Conclusion and Future Work

We analyzed $\sum $ PCBs, $\sum $ PAHs, $\sum $ PESTs in the Great Lakes atmospheric samples (vapor phase) collected from seven sampling sites by the IADN team at Indiana University. By constructing an data-driven intelligent environmental model, $\sum $ PCBs, $\sum $ PESTs, and $\sum $ PAHs in the EH and STP samples were predicted for the following 4–5 years, We also presented the detailed processes of modeling workflow, and used the Python development language and tools to visualize our results. The result showed concentrations would continue declining with slight fluctuations and the model is feasible and highly sensitive. In addition, we pointed out the important role of the IoT in the smart environmental protection.

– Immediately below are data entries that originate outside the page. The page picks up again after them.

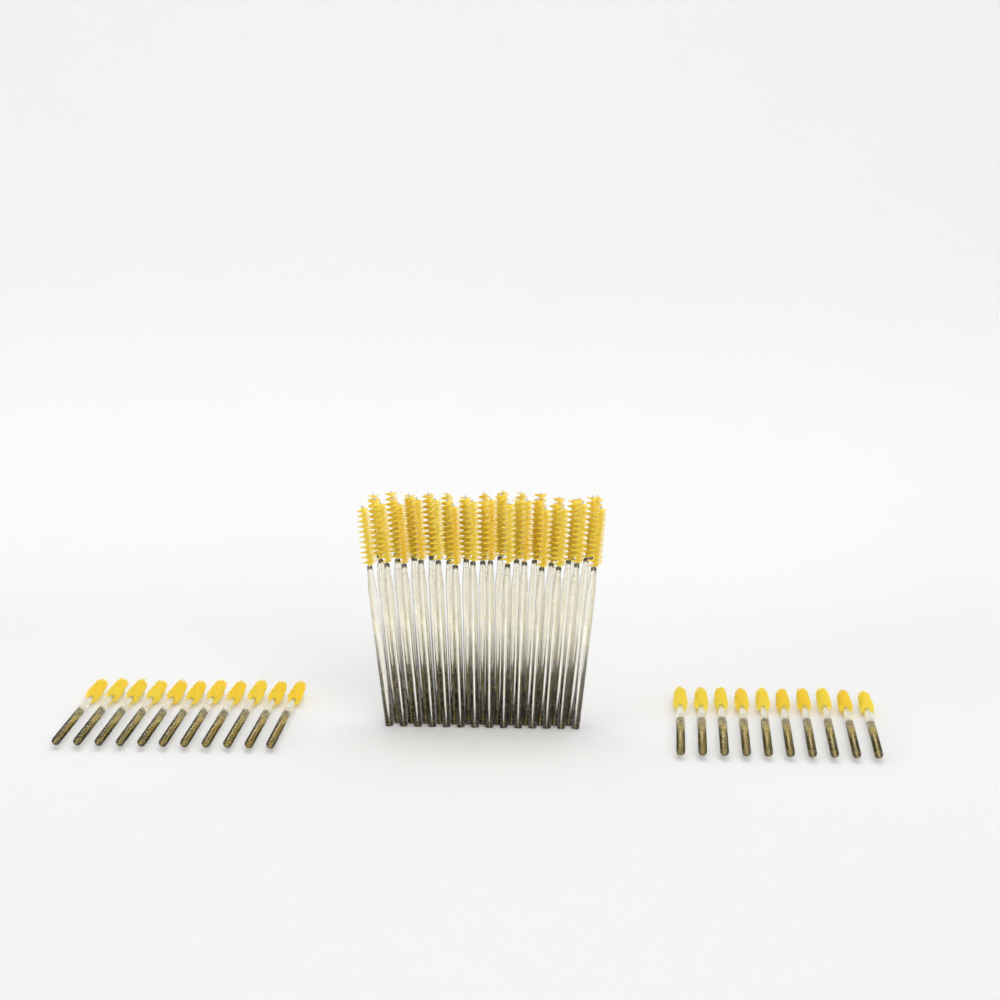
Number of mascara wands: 61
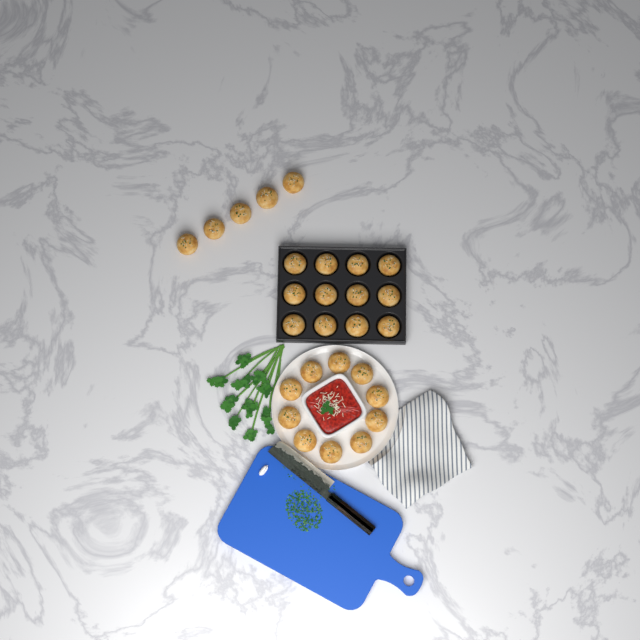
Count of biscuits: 27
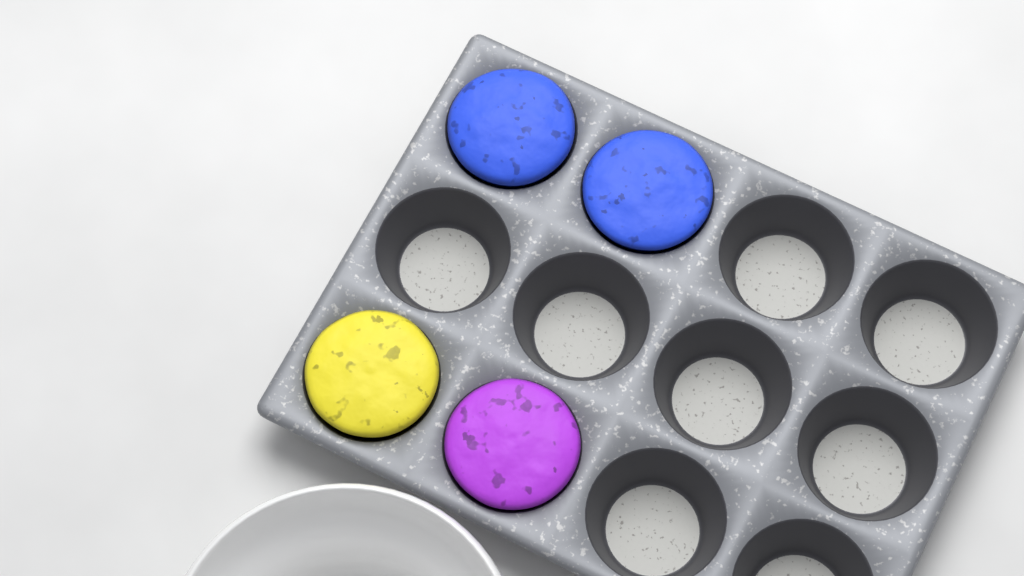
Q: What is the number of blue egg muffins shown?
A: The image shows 2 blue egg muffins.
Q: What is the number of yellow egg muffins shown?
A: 1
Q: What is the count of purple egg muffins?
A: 1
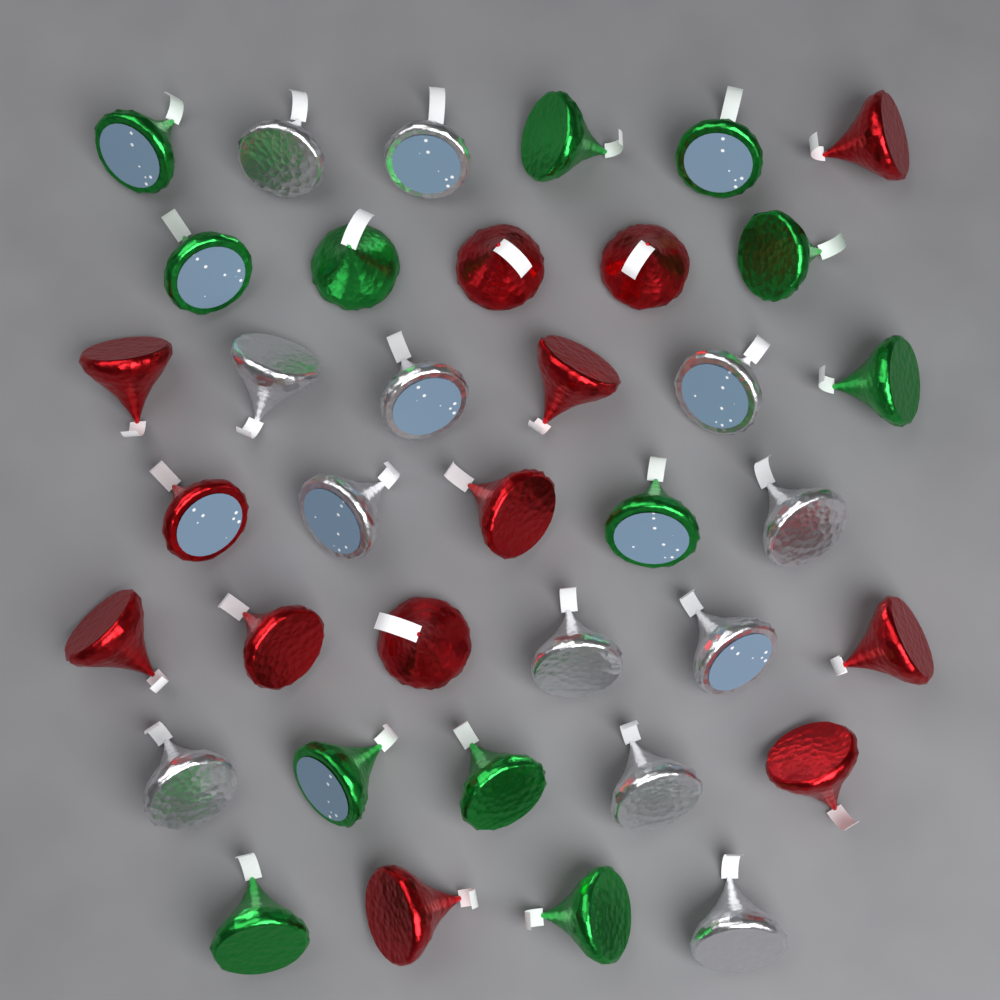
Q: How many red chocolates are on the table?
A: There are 13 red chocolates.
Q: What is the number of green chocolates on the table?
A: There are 12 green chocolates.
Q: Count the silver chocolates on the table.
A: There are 12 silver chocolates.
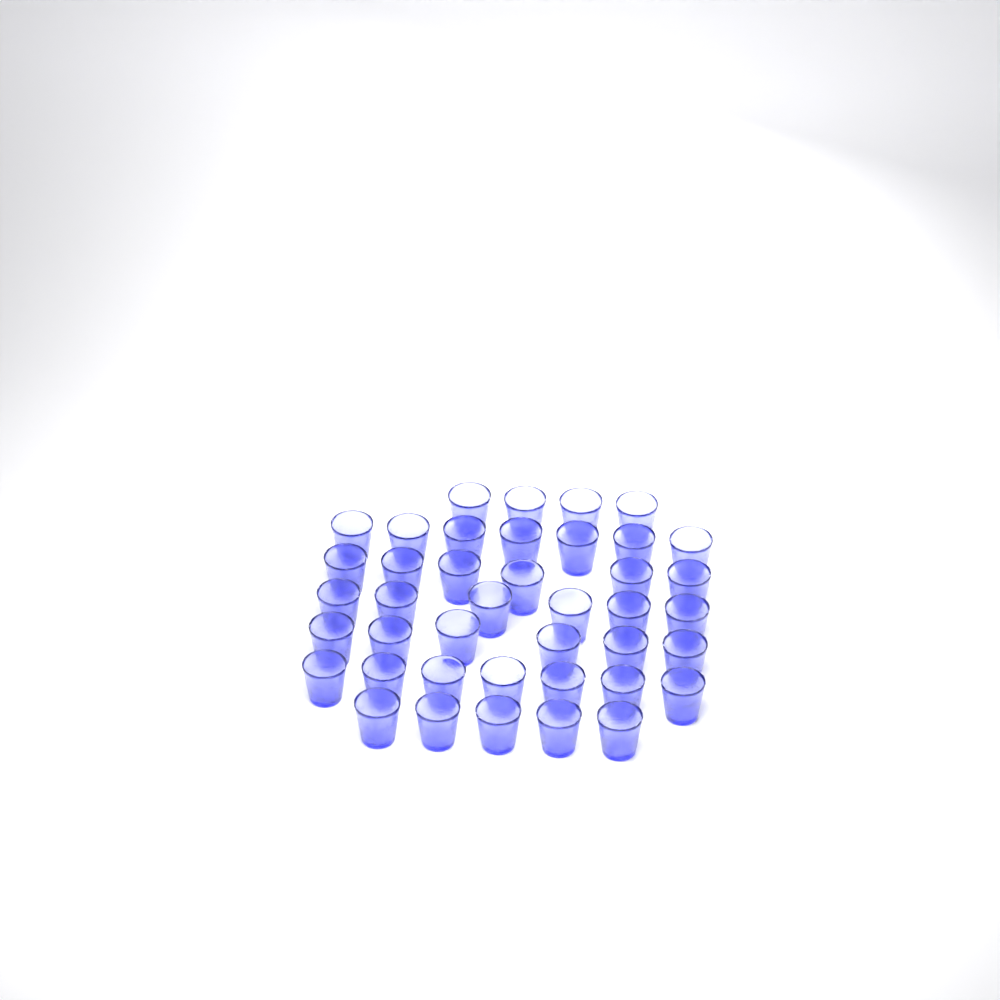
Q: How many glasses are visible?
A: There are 41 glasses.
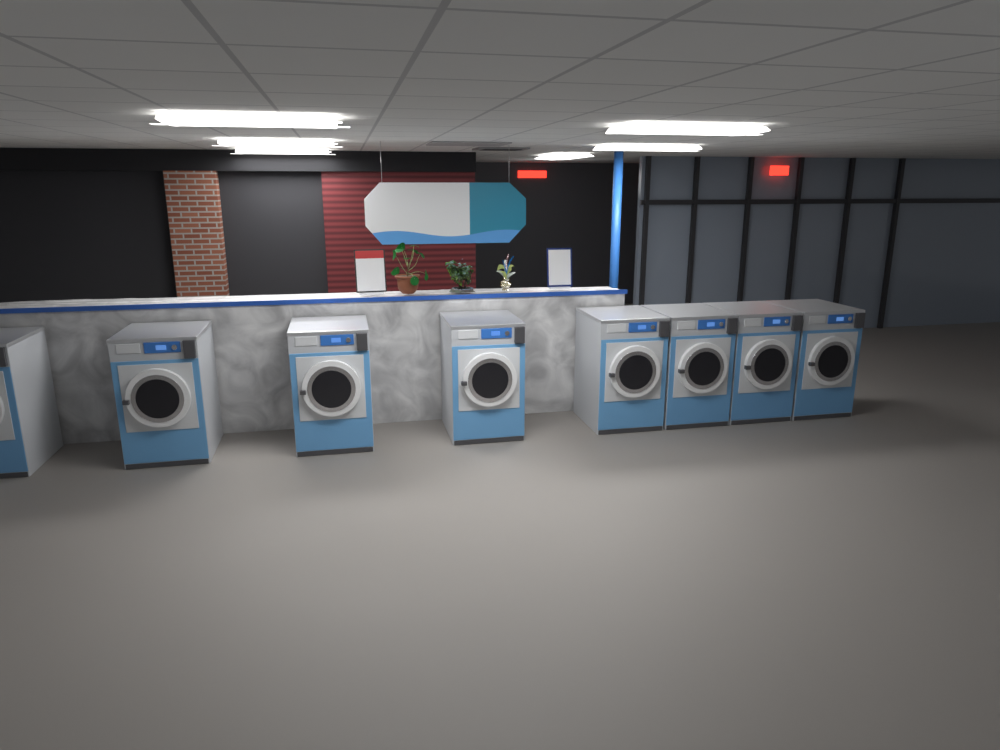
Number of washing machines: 8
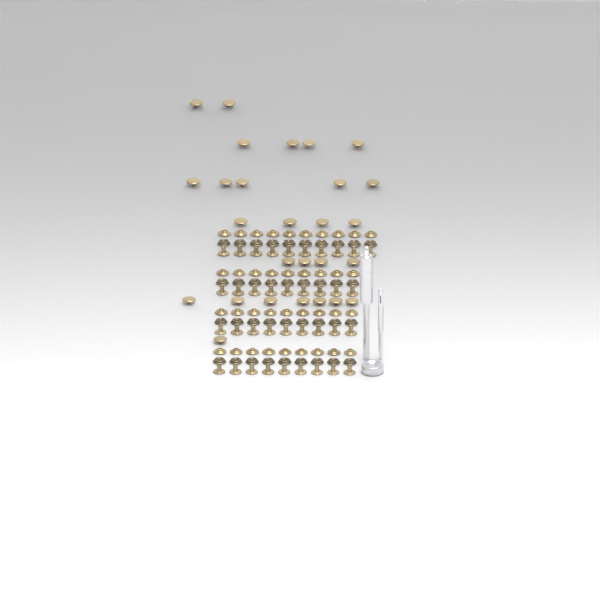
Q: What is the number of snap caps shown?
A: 27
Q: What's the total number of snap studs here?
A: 37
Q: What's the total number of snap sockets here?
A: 37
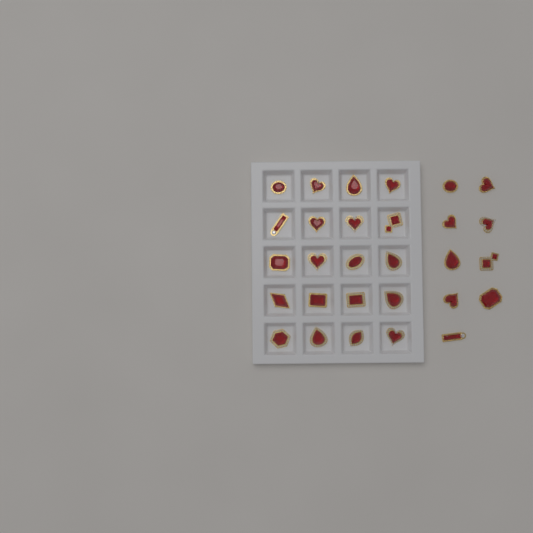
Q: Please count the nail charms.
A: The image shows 29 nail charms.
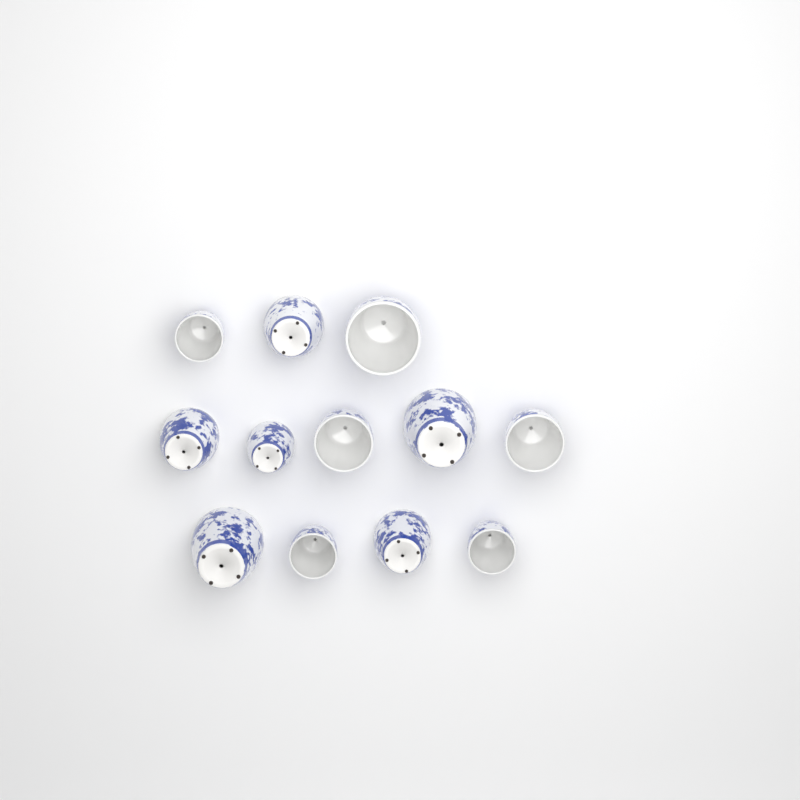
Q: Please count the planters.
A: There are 12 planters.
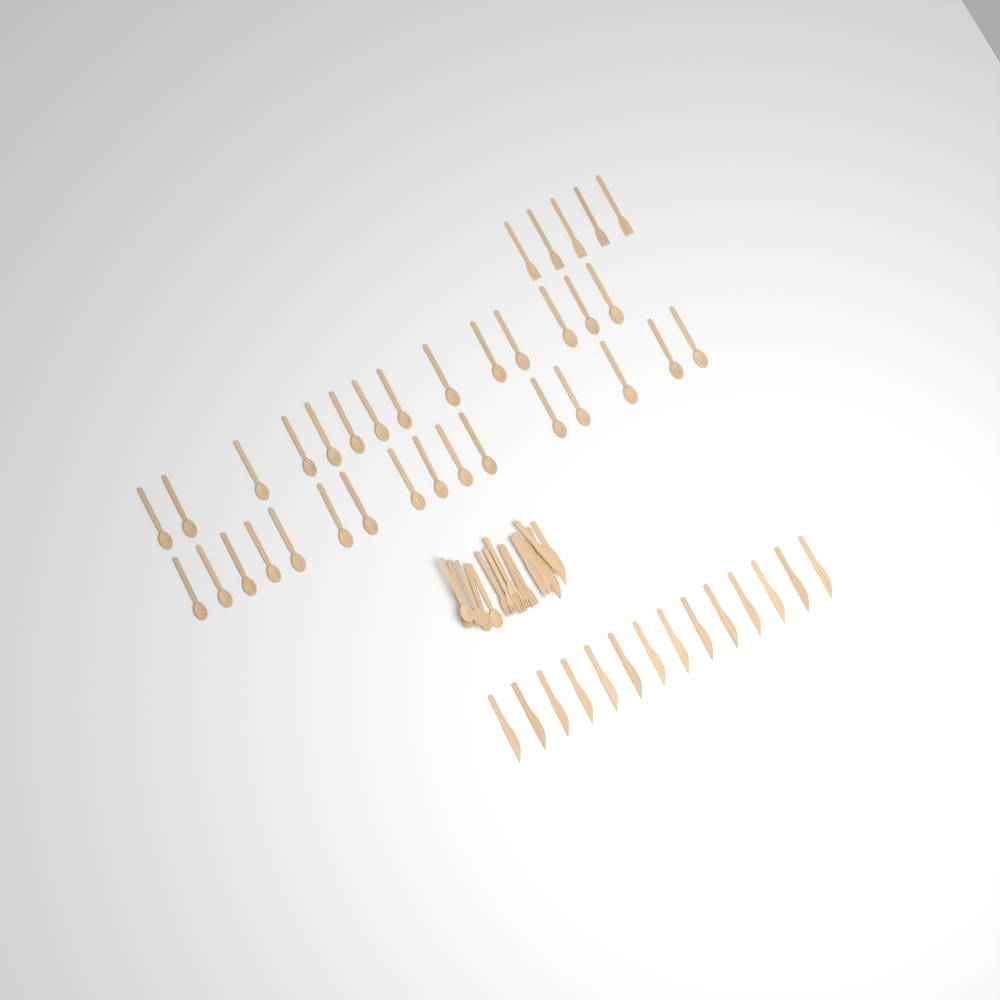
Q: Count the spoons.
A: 35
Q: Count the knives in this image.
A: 20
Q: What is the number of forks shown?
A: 11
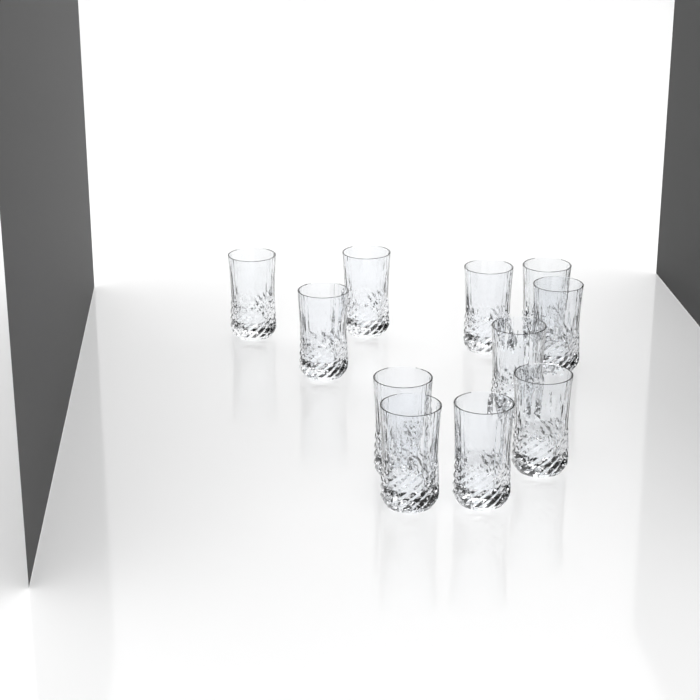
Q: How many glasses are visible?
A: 11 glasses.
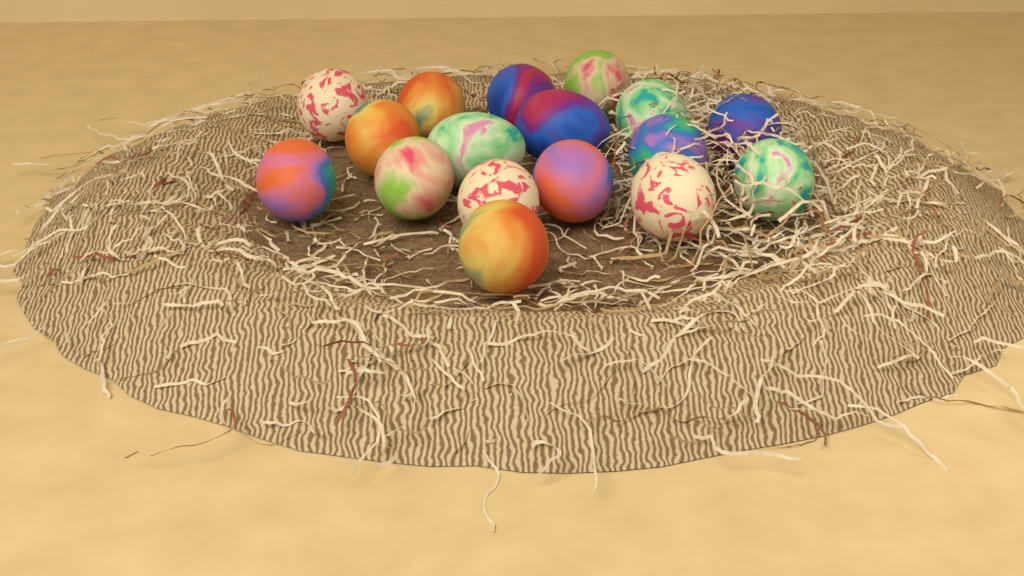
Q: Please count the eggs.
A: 17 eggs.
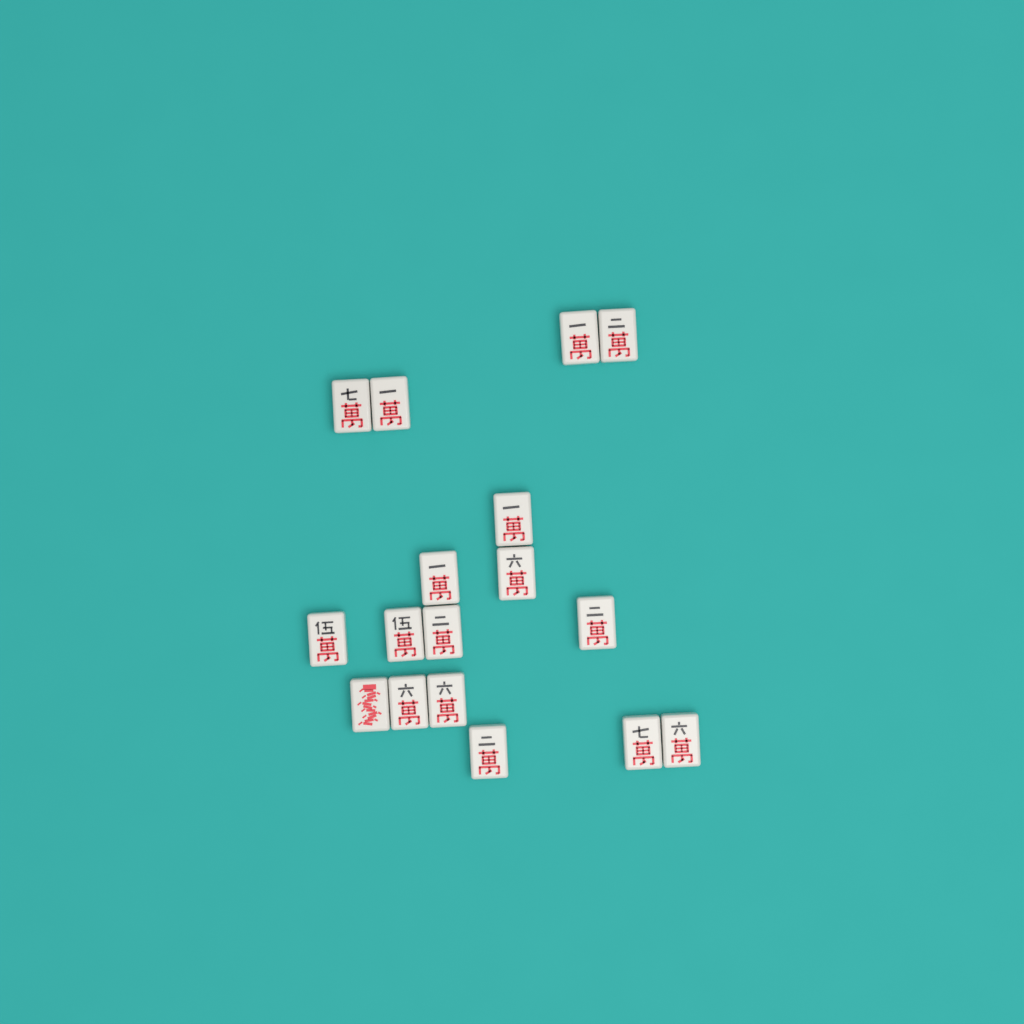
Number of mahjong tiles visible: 17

The future research in this field can be carried out from the following three aspects. Firstly, studying the relationship between each persistent organic pollutant particle-phase concentration percentage and temperature by constructing appropriate regression model. The IADN collected concentrations of persistent organic pollutants in vapor and particle phases. Physical phenomena shows that matter changes from solid to gas as the temperature rises. Calculating the persistent organic pollutant particle phase percentage, that is P/($\text{P}+\text{V}$ ) (where P and V are the particle- and vapor-phase concentrations) and obtain the corresponding temperature. Taking temperature as independent variable and persistent organic pollutant particle phase percentage as dependent variable, an appropriate regression model can be tried to be established. The effect of temperature on the state change of POPs can be clearly understood. Secondly, studying the composition of POPs in the Great Lakes by constructing an appropriate classification model. POPs such as Poly-chlorinated Biphenyls (PCBs), Pesticides (PESTs), and Polycyclic Aromatic Hydrocarbons (PAHs) are composed of a variety of different molecular weight substances. The IADN website also recorded concentrations of these substances. We can calculate the proportion of the concentration of these substances and then determine the main components and secondary components of POPs by constructing a classification model. Finally, IoT system for environmental protection can be built to realize data real-time collection, upload-ing and sharing of research results, so as to realize information and digitization of environmental protecting and make environmental management more scientific and efficient.

ACKNOWLEDGMENT

The data for this work is downloaded from Indiana University’s IADN Data Viz website. The authors thank Dr. Yan Wu at Indiana University for useful discussions.